- [Exercise instructions]
Reproduce the entries verbatim from the line containing "What is the maximum value shown in the chart?" through the line containing "Which slice is the largest?", including both of those lines. Omit the pictures from your output.

- [Input]
((

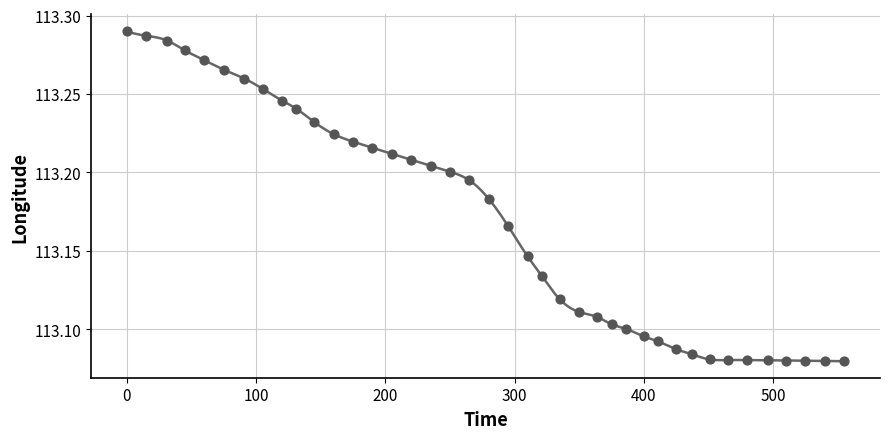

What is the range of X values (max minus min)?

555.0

))
((

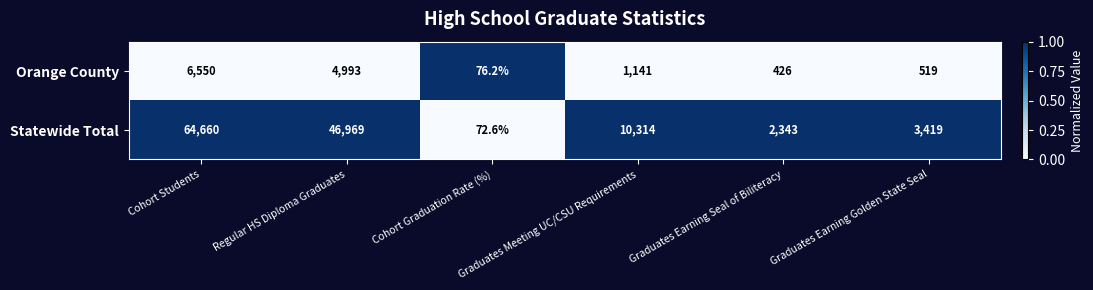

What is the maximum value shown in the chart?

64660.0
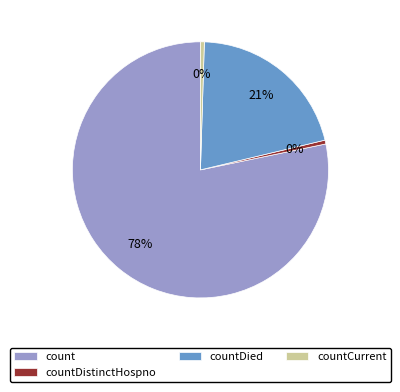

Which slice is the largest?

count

))
((

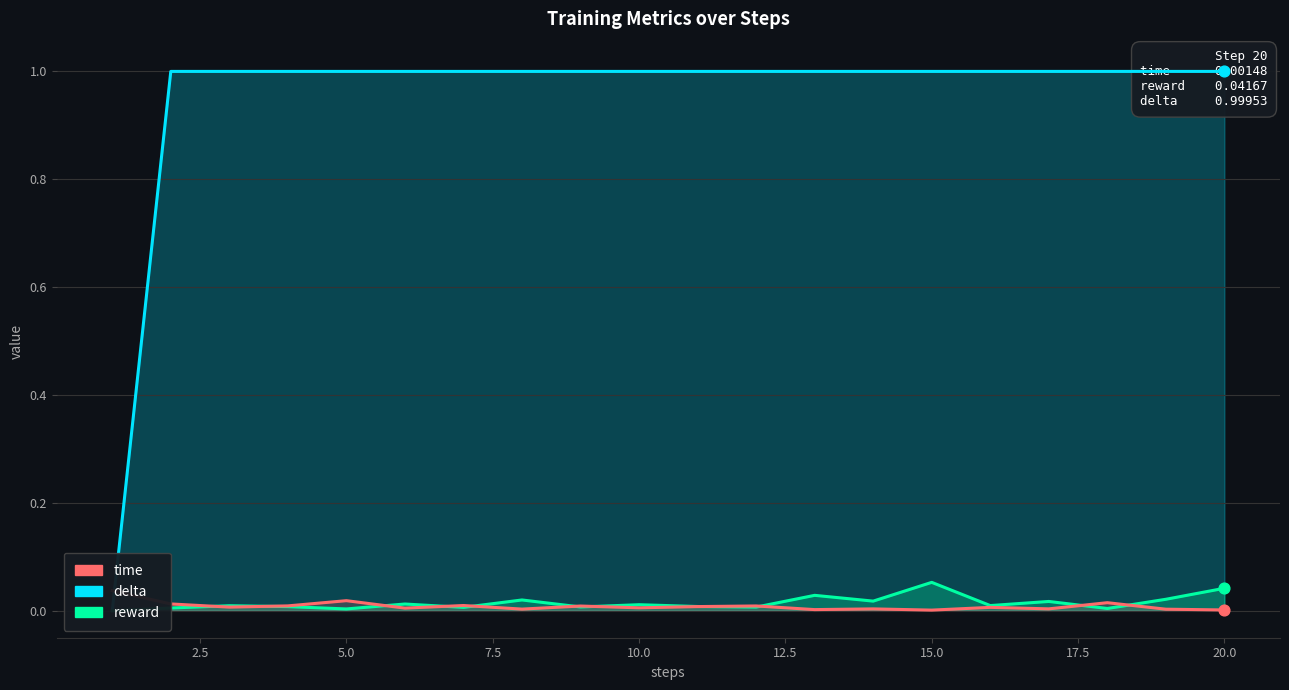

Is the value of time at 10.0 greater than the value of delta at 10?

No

))

- [Written solution]
What is the maximum value shown in the chart?

64660.0

Which slice is the largest?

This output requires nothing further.